• _ABOUT THIS TASK_: Below are some entries. Copy each line that holds the string "space".

• _Records from a data collection_:
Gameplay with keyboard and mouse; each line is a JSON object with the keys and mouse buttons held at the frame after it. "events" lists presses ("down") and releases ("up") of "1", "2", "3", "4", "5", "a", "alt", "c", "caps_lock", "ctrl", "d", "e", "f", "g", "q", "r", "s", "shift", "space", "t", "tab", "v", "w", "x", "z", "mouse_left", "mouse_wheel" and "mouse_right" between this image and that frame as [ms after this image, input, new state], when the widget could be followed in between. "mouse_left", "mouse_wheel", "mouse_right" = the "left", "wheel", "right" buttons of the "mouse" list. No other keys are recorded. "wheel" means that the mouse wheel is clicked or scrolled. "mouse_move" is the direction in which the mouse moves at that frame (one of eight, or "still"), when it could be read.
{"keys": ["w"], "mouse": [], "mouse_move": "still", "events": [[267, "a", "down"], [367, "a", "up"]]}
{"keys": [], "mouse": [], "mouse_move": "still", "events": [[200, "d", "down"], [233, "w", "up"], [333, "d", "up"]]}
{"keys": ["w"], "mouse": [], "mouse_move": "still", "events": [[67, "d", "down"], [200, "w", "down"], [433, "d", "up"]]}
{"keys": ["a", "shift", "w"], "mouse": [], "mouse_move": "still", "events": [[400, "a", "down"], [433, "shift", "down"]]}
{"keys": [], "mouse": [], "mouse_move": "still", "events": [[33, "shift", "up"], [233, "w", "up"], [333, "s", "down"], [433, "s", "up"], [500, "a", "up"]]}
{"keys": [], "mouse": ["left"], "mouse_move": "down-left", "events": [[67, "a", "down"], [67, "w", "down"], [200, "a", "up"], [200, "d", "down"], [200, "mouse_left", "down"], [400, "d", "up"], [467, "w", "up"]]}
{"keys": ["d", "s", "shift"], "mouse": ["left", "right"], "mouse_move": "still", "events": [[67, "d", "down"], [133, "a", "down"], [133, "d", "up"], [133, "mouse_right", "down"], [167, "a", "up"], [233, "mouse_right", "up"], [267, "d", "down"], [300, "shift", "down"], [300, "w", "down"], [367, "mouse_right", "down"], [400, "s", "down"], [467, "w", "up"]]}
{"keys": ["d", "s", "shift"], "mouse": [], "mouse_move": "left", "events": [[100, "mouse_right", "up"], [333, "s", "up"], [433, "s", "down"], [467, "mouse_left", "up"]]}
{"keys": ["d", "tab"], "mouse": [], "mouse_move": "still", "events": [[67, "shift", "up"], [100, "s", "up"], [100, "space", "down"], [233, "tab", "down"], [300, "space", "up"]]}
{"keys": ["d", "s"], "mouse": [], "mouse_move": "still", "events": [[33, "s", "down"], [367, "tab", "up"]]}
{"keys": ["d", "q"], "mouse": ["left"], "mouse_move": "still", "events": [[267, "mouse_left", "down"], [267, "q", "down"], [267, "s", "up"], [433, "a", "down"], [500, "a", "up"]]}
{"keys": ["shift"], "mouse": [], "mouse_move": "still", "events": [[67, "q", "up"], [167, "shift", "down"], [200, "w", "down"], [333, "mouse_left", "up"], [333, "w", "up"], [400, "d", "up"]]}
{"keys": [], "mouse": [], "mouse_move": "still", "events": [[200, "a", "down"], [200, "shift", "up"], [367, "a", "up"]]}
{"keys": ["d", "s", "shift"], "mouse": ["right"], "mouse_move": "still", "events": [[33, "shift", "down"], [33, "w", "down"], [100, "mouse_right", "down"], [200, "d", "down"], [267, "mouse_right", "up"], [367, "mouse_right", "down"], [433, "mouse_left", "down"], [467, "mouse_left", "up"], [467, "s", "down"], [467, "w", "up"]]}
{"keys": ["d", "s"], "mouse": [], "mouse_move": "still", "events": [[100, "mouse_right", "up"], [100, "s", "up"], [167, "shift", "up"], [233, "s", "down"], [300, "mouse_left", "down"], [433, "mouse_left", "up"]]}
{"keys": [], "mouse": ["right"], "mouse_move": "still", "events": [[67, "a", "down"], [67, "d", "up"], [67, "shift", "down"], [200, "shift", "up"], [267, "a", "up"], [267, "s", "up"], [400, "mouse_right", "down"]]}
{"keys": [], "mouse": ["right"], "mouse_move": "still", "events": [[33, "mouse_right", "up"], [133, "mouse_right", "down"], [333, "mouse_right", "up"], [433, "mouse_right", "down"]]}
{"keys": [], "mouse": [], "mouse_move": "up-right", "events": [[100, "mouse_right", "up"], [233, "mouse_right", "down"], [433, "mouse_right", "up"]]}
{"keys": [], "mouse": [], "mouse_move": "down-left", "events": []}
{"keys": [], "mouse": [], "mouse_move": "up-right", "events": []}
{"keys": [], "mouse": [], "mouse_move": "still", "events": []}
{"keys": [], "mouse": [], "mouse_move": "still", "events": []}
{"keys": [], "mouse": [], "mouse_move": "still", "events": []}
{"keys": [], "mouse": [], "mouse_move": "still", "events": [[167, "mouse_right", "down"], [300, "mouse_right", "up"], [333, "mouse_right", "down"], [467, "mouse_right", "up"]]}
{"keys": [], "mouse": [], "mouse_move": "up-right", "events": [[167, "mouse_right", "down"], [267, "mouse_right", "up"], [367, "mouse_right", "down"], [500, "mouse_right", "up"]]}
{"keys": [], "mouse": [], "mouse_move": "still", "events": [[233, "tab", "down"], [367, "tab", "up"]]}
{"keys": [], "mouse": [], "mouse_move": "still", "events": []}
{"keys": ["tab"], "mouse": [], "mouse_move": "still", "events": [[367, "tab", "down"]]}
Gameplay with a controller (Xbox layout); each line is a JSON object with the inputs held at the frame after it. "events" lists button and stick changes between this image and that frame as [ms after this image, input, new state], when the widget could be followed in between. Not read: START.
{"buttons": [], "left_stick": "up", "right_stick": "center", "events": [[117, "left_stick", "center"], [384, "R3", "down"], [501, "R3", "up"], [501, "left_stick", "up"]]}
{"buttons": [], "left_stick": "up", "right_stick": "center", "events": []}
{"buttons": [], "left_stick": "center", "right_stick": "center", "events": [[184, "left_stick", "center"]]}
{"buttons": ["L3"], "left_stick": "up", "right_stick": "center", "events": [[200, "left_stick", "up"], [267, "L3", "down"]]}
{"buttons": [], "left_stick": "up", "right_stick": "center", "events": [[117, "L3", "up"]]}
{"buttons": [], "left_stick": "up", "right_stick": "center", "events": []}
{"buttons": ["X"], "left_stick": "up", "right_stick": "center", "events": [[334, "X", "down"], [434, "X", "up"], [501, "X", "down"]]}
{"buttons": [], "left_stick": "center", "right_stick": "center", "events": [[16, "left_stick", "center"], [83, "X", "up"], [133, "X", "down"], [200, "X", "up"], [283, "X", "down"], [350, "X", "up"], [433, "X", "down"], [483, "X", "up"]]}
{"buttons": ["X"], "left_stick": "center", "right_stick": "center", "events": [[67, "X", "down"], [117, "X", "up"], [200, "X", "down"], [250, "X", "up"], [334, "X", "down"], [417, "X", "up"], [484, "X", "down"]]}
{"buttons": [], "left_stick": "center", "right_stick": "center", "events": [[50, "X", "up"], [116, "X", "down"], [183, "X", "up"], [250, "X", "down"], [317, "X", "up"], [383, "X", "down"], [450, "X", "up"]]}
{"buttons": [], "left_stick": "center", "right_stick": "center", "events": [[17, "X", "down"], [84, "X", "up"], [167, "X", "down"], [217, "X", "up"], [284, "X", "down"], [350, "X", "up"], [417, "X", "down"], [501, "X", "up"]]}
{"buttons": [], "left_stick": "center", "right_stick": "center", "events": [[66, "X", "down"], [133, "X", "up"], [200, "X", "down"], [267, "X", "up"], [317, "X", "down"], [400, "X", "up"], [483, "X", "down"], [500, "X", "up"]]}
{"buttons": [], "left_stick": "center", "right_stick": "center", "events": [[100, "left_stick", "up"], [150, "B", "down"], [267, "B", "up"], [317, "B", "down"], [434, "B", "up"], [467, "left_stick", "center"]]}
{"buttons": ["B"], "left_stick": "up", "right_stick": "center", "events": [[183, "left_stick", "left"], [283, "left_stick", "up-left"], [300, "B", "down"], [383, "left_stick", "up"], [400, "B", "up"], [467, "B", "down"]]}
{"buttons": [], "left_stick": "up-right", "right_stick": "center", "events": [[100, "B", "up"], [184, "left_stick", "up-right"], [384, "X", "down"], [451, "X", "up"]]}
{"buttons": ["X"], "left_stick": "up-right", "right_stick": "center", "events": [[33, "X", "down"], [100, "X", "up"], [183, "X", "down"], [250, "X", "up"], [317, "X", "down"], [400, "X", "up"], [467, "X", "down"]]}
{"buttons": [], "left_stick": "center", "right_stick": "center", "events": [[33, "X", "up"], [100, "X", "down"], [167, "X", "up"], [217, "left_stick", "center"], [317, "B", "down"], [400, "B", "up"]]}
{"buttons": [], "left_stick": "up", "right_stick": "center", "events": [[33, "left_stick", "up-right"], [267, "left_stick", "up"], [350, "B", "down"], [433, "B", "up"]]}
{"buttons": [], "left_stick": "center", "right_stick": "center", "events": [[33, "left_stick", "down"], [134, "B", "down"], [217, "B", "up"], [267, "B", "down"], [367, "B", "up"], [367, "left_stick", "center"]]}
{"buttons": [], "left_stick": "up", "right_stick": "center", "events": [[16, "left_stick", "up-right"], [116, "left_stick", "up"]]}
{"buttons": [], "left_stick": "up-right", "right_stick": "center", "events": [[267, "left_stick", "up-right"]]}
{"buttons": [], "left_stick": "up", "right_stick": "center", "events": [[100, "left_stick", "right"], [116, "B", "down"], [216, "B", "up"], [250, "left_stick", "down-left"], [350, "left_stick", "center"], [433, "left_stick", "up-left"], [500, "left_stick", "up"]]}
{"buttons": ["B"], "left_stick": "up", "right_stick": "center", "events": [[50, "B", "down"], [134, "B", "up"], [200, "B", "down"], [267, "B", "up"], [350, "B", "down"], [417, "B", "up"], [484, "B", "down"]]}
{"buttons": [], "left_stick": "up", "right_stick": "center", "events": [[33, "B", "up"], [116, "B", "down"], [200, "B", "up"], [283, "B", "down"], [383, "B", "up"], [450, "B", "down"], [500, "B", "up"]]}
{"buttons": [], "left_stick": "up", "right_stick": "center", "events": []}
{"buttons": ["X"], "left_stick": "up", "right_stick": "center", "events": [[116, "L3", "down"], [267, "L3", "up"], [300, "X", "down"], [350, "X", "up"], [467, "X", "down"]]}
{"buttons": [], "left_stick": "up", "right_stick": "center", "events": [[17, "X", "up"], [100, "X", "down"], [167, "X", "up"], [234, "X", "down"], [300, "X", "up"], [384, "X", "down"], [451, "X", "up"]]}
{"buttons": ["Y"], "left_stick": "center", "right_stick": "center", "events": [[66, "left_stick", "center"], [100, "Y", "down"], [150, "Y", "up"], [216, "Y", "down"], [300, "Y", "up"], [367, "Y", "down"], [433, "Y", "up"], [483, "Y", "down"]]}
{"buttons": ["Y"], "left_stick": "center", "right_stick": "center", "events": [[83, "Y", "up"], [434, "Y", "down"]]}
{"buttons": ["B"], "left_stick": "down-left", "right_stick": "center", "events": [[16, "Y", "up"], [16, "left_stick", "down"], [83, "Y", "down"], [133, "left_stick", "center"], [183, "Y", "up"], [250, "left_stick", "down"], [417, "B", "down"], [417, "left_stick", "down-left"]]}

• _YOUR SOLUTION_:
Gameplay with keyboard and mouse; each line is a JSON object with the keys and mouse buttons held at the frame after it. "events" lists presses ("down") and releases ("up") of "1", "2", "3", "4", "5", "a", "alt", "c", "caps_lock", "ctrl", "d", "e", "f", "g", "q", "r", "s", "shift", "space", "t", "tab", "v", "w", "x", "z", "mouse_left", "mouse_wheel" and "mouse_right" between this image and that frame as [ms after this image, input, new state], when the widget could be followed in between. "mouse_left", "mouse_wheel", "mouse_right" = the "left", "wheel", "right" buttons of the "mouse" list. No other keys are recorded. "wheel" means that the mouse wheel is clicked or scrolled. "mouse_move" is the direction in which the mouse moves at that frame (one of eight, or "still"), when it could be read.
{"keys": ["d", "tab"], "mouse": [], "mouse_move": "still", "events": [[67, "shift", "up"], [100, "s", "up"], [100, "space", "down"], [233, "tab", "down"], [300, "space", "up"]]}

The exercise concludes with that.